Too late, Dr. Hirsch said. Yet, “That's what we see in our clinic: People should have been started on insulin five years earlier, and they have a double-digit A1c.”
It's important to start insulin earlier, in his opinion, because patients with low A1c levels at baseline can ultimately achieve lower levels overall when using basal insulin alone. Three-fourths of patients who begin using insulin with an initial A1c level below 8% can eventually get below 7%, he said, while patients who don't start until their A1c levels are above 9% are unlikely to get to 7% with basal insulin alone.
Dr. Hirsch cited data on 20 patients with type 2 diabetes, a mean A1c of 8.3% and a mean body mass index of 36 kg/m2 who received a single injection of insulin glargine into the abdomen at doses of placebo, 0.5 units, 1 unit, 1.5 units or 2 units per kg of body weight.
The 0.5-unit/kg dose didn't last 24 hours for glycemic control. “You're pretty much out of insulin,” he said. The 1-unit/kg dose showed a larger rise in insulin levels at 7 hours. The doses of 1.5 units/kg and 2 units/kg had much more insulin activity at 24 hours. But, he cautioned, the standard deviations for the 1/kg-, 1.5/kg- and 2-units/kg doses showed that higher doses weren't necessarily more effective. Statistically, there was no additional glucose lowering within 24 hours of the injection for doses of 1 unit/kg and higher.

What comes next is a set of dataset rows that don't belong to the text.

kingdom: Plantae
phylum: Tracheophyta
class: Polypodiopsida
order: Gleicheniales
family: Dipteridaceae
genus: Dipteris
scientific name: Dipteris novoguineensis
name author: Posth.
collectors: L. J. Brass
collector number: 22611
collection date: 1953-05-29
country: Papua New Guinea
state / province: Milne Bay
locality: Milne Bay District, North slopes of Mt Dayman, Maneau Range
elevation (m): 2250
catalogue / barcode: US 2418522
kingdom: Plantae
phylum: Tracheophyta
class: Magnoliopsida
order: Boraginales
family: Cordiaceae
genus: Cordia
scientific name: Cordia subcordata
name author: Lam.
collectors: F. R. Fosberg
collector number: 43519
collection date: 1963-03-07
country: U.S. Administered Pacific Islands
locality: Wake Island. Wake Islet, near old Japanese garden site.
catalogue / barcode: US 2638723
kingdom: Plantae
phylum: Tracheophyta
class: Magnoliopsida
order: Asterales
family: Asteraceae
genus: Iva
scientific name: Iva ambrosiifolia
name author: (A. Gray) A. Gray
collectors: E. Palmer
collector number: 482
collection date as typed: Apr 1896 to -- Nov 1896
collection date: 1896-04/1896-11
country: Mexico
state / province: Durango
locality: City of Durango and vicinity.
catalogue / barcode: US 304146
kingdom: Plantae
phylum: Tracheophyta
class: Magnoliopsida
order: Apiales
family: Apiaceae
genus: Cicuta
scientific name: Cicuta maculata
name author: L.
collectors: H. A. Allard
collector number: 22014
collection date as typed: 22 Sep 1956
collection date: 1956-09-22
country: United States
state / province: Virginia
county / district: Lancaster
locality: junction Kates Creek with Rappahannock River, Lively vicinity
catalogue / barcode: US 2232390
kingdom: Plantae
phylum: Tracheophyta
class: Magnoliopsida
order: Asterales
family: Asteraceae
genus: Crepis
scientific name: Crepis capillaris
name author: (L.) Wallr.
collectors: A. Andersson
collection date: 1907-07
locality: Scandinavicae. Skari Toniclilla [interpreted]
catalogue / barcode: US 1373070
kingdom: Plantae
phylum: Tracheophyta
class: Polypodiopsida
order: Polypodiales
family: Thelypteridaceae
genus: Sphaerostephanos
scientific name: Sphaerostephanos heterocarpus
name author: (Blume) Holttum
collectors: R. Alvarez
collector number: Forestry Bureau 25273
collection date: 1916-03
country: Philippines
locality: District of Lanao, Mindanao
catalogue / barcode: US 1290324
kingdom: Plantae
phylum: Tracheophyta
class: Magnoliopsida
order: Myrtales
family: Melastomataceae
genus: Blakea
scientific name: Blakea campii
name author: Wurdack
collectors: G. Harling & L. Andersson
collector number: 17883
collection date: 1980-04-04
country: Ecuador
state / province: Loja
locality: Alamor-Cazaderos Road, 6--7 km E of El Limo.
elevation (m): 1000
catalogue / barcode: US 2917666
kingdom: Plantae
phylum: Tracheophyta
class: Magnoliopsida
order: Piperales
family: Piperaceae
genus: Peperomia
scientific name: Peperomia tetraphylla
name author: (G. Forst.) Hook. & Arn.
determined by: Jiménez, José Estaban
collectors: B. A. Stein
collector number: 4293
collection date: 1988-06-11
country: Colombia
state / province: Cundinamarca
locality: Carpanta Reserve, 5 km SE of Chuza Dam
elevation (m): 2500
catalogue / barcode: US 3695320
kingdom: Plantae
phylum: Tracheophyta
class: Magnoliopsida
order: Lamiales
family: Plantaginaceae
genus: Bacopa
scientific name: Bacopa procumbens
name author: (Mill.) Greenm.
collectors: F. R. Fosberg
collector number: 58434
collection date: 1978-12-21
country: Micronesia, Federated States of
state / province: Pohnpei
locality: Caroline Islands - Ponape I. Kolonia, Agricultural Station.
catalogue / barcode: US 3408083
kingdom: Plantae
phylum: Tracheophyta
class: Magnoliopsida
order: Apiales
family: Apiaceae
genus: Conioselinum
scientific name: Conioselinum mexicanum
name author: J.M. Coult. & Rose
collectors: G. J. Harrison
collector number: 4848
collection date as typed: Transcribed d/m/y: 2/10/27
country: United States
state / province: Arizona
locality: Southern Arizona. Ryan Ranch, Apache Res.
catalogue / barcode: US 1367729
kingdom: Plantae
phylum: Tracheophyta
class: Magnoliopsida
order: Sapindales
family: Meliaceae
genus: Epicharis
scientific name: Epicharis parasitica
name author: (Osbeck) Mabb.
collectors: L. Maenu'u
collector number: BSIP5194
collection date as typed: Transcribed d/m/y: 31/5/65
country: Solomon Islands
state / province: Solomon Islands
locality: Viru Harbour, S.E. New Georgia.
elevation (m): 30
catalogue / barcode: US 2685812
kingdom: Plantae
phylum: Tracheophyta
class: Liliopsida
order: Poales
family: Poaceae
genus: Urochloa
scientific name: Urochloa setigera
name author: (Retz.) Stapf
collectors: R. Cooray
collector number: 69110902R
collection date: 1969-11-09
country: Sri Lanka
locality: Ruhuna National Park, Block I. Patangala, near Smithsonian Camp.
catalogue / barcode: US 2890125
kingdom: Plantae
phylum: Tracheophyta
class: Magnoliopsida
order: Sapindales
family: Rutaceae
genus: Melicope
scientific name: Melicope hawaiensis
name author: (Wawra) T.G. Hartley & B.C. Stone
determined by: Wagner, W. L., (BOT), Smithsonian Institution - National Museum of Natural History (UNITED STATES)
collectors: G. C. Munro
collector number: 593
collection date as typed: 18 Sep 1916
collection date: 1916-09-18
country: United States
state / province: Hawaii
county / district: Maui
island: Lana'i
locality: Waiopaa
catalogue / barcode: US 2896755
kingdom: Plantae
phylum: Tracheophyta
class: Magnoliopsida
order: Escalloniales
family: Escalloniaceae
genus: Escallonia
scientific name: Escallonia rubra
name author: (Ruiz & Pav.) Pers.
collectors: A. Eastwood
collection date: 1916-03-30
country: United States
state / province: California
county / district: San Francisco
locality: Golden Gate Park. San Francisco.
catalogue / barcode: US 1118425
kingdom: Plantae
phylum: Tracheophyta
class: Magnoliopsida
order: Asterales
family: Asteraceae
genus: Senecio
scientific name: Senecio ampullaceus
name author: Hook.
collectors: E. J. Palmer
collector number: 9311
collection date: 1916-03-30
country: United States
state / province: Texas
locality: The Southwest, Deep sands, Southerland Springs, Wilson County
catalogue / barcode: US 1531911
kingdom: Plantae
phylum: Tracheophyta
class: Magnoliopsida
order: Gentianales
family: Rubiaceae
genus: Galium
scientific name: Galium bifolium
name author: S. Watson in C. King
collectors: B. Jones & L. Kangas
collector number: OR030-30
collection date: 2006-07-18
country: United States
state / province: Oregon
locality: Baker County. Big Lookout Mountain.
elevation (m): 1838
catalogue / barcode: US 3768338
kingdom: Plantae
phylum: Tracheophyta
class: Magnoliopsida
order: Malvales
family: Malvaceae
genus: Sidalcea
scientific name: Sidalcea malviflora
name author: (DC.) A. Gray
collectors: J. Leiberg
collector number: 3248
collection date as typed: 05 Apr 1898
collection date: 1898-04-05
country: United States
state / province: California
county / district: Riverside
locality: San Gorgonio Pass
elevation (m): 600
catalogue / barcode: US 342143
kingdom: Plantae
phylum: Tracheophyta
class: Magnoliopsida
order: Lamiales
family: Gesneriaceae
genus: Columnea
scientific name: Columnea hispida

And when adding in the costs of two units/kg compared to one unit/kg, “According to this study you're wasting a lot of insulin,” he said. “Although it is possible the duration of insulin action is prolonged with increasing doses of glargine, there is no difference in insulin action the 24 hours after injection once the dose is greater than 1 unit per kilo.”
Dr. Hirsch offered another pearl: A higher body mass index does not require a longer needle to deliver insulin. A 4-mm, 32-gauge needle is effective in patients with a body mass index of up to 40 kg/m2, research has shown.
While most internists in the audience said they prescribe an 8-mm, 31-gauge needle, some responded that they use a 12.7-mm, 29-gauge one, which isn't much fun for the patient, Dr. Hirsch said.
Research shows that patients with higher BMIs have a trivial (0.2-mm per 10-kg/m2 increase in BMI) amount of thicker skin and run a higher risk of intramuscular injection when a larger needle is used: 0.5% with a 4-mm needle compared to a 45% risk with a 12.7-mm needle. And the injection site—arm, thigh, abdomen or buttock—doesn't matter for insulin analogues. It does for human insulin, he added.
Dr. Hirsch said he prescribes 4-mm to 5-mm needles for all patients. They appreciate the difference and it may help compliance, he added.
Another area Dr. Hirsch is watching keenly is glucose variability, both because of its possible role in micro- and macrovascular complications and because continuous glucose monitoring has made it easier to measure compared to fingerstick tests.
The standard deviation is what's of interest. A1c is an average measure, “and frankly it's not a very good average,” Dr. Hirsch said.
For an endocrinologist, downloading glucose meters is like taking vital signs. Dr. Hirsch does his while taking vital signs, as a matter of fact. It takes 90 seconds to download data from the meters and print them out, he said.
He's most interested in two formulas. For type 1 diabetes, if the standard deviation × 2 is less than the mean of the blood glucose, the patient is doing a fair job of control. For type 2 diabetes, the standard deviation × 3 should be less than three times the mean. “This may seem very esoteric when first talking about it, but it's not,” he said.
If the standard deviation and multiple are higher than the mean, that patient needs counseling. A patient with type 2 diabetes may be making minimal amounts of insulin, a patient may not be matching his or her food to insulin (requiring a visit from the nutritionist), or a patient may be taking insulin late or not at all, or snacking may be the problem.
“Insulins are far from perfect,” he said, “but if we can be creative our patients can usually do well.”